The Tro’grath tumbled onto the concrete, its eyes wide. Black blood trickled down from a wound on its temple near one of its horns. It stared at her as if utterly shocked she would dare fight back.
Rage twisted the mottled lips into a snarl and it lunged for her again, but Pippa pulled on the magic, reorienting the shield to bring it down onto the demon. The magic crushed the Tro’grath into the concrete. She felt it writhe and twist beneath the magical pane, and she pushed down harder.
She didn’t notice the demon had grabbed a brick to throw at her until she felt the impact of it on her shin.
Pain lanced through her leg, and she staggered with a cry. She scrabbled to keep the magic together, but she had been distracted for a second too long. The shield wavered, fractured, then fell over the demon as if it had been made of dust.
The Tro’grath erupted out of the shining cloud, all bared teeth and flashing claws.
When Pippa turned to dodge, she landed on her injured leg.
The blossoming bruise on her shin erupted into a pain so sharp that her graceful move became an awkward stumble.
Claws raked across her sweatshirt, her skin saved only by the baggy bulging of the material.
She ducked beneath another swipe and pulled her knife from the sheath within her sweater, then propelled herself forward and embedded the blade in the demon’s chest.
Different demons had different weaknesses, but she’d learned long ago that if in doubt, always go for the heart.
The demon let out a furious screech. When it scuttled away from her, she saw she’d aimed too high: the handle wobbled below the creature’s shoulder, far from its heart.
It wrapped one clawed hand around the knife and pulled it from its body. Smoke wisped from the wound, and the Tro’grath gave Pippa a look somewhere between indignation and shock.
“You dare?” it said. “You dare to strike me with your fey-blade?”
If it was offended by being stabbed by her, it would be outright horrified to know the “fey-blade” was just a kitchen knife from a pawn shop doctored with a hasty spell to make it act like silver.
Despite her now-throbbing shin, or perhaps because of it, Pippa couldn’t contain all of her laugh, and a small snort escaped.
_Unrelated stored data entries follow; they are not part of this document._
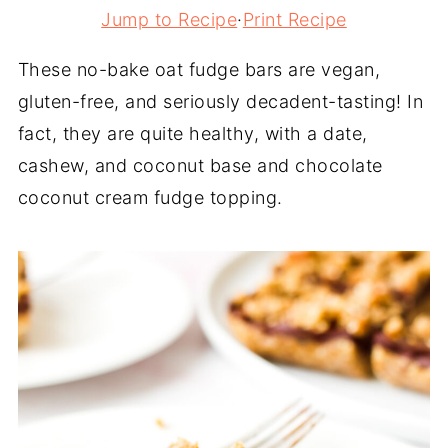
Jump to Recipe
·
Print Recipe
These no-bake oat fudge bars are vegan,
gluten-free, and seriously decadent-tasting! In
fact, they are quite healthy, with a date,
cashew, and coconut base and chocolate
coconut cream fudge topping.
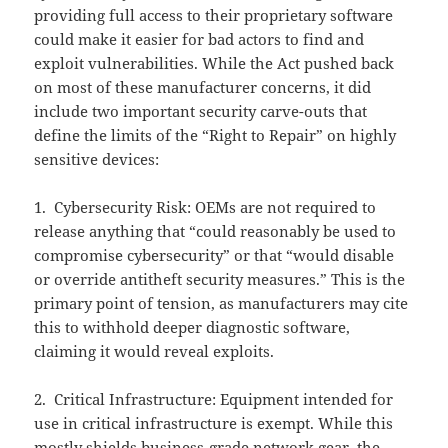
providing full access to their proprietary software
could make it easier for bad actors to find and
exploit vulnerabilities. While the Act pushed back
on most of these manufacturer concerns, it did
include two important security carve-outs that
define the limits of the “Right to Repair” on highly
sensitive devices:
1. Cybersecurity Risk: OEMs are not required to
release anything that “could reasonably be used to
compromise cybersecurity” or that “would disable
or override antitheft security measures.” This is the
primary point of tension, as manufacturers may cite
this to withhold deeper diagnostic software,
claiming it would reveal exploits.
2. Critical Infrastructure: Equipment intended for
use in critical infrastructure is exempt. While this
mostly shields business-grade network gear, the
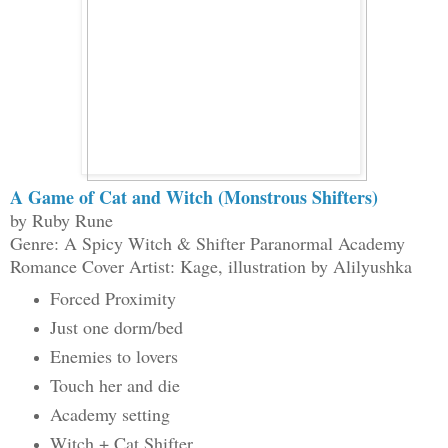
A Game of Cat and Witch (Monstrous Shifters)
by Ruby Rune
Genre: A Spicy Witch & Shifter Paranormal Academy
Romance Cover Artist: Kage, illustration by Alilyushka
Forced Proximity
Just one dorm/bed
Enemies to lovers
Touch her and die
Academy setting
Witch + Cat Shifter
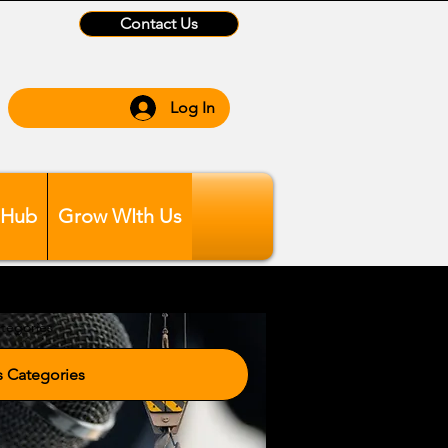
Contact Us
Log In
 Hub
Grow WIth Us
tegories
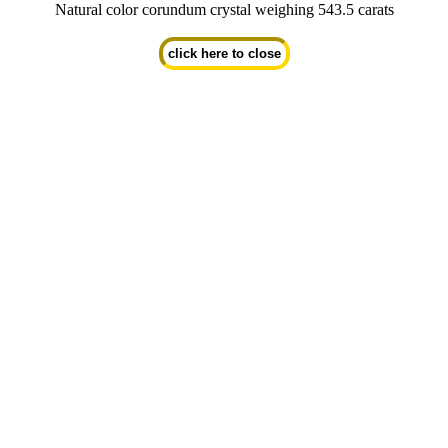
Natural color corundum crystal weighing 543.5 carats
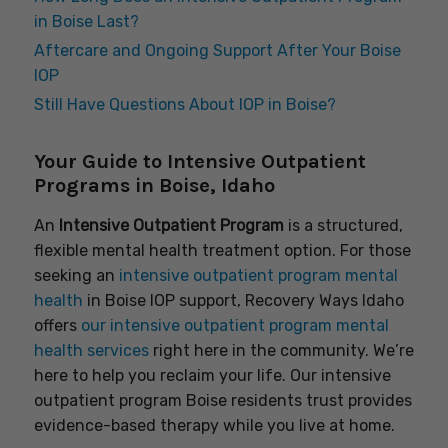
in Boise Last?
Aftercare and Ongoing Support After Your Boise
IOP
Still Have Questions About IOP in Boise?
Your Guide to Intensive Outpatient
Programs in Boise, Idaho
An
Intensive Outpatient Program
is a structured,
flexible mental health treatment option. For those
seeking an
intensive outpatient program mental
health
in Boise IOP support, Recovery Ways Idaho
offers
our intensive outpatient program mental
health services
right here in the community. We’re
here to help you reclaim your life. Our intensive
outpatient program Boise residents trust provides
evidence-based therapy while you live at home.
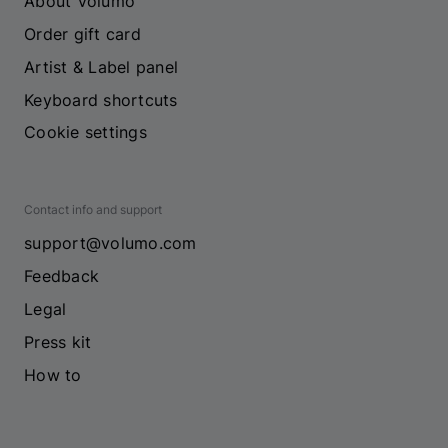
About Volumo
Order gift card
Artist & Label panel
Keyboard shortcuts
Cookie settings
Contact info and support
support@volumo.com
Feedback
Legal
Press kit
How to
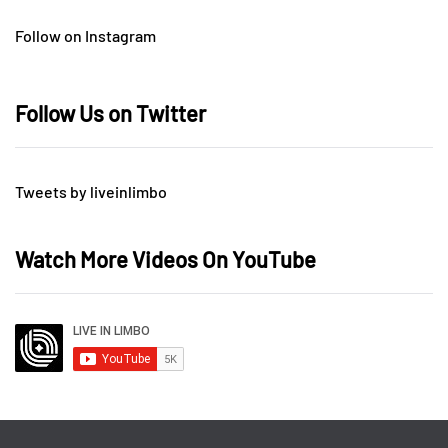
Follow on Instagram
Follow Us on Twitter
Tweets by liveinlimbo
Watch More Videos On YouTube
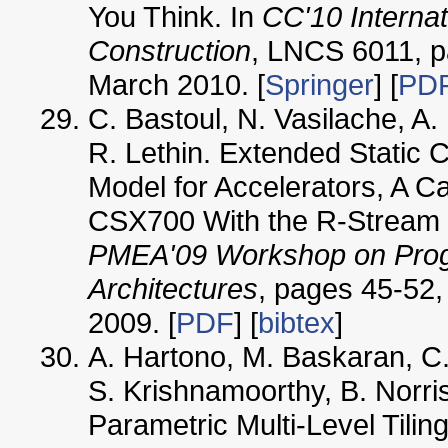
You Think. In
CC'10 Interna
Construction
, LNCS 6011, p
March 2010. [
Springer
] [
PD
C. Bastoul, N. Vasilache, A.
R. Lethin. Extended Static
Model for Accelerators, A C
CSX700 With the R-Stream C
PMEA'09 Workshop on Prog
Architectures
, pages 45-52,
2009. [
PDF
] [
bibtex
]
A. Hartono, M. Baskaran, C.
S. Krishnamoorthy, B. Norr
Parametric Multi-Level Tilin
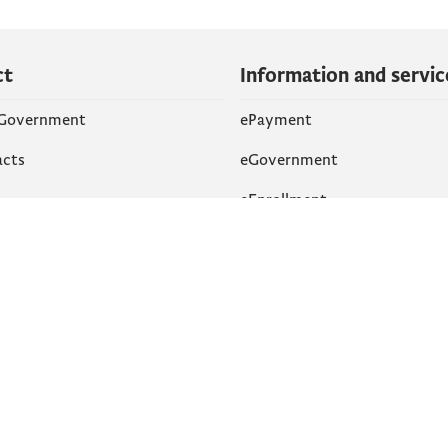
ct
Information and servic
 Government
ePayment
acts
eGovernment
eEnrollment
 Networks
k
Accessibility
am
English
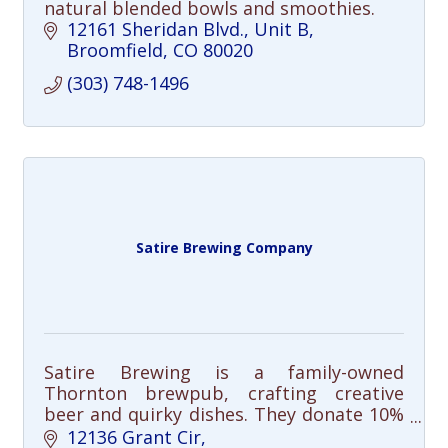
natural blended bowls and smoothies.
12161 Sheridan Blvd.
Unit B
Broomfield
CO
80020
(303) 748-1496
Satire Brewing Company
Satire Brewing is a family-owned
Thornton brewpub, crafting creative
beer and quirky dishes. They donate 10%
of sales to local charities, making each
12136 Grant Cir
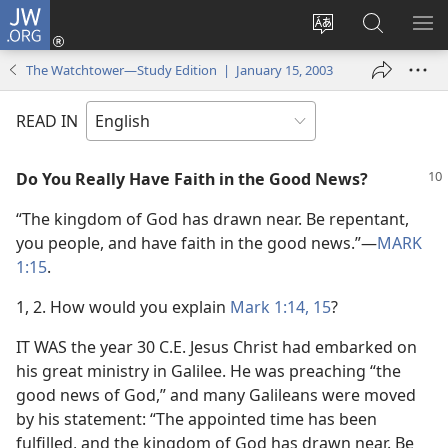
JW.ORG
Log
In
Change
Search
SH
(opens
site
JW.ORG
ME
The Watchtower—Study Edition | January 15, 2003
new
language
window)
READ IN
Do You Really Have Faith in the Good News?
“The kingdom of God has drawn near. Be repentant,
you people, and have faith in the good news.”​—
MARK
1:15
.
1, 2. How would you explain
Mark 1:14, 15
?
IT WAS the year 30 C.E. Jesus Christ had embarked on
his great ministry in Galilee. He was preaching “the
good news of God,” and many Galileans were moved
by his statement: “The appointed time has been
fulfilled, and the kingdom of God has drawn near. Be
The demon heard, and its face grew purple with fury. “You laugh, witch, the way a mouse laughs in the jaws of a beast.”
It hurled Pippa’s own knife at her, and as she flung her body to the side to avoid it, the demon sprung at her and raked its claws over her stomach. Two claws made it through the sweatshirt.
She cried out and pressed a hand to her midsection. Not mortally deep, but . . . deep. Blood welled beneath her palm and slipped over her fingers. Magic waited at her fingers, ready to pack into the wound and guide quick healing. She urged it along her arms and down her torso.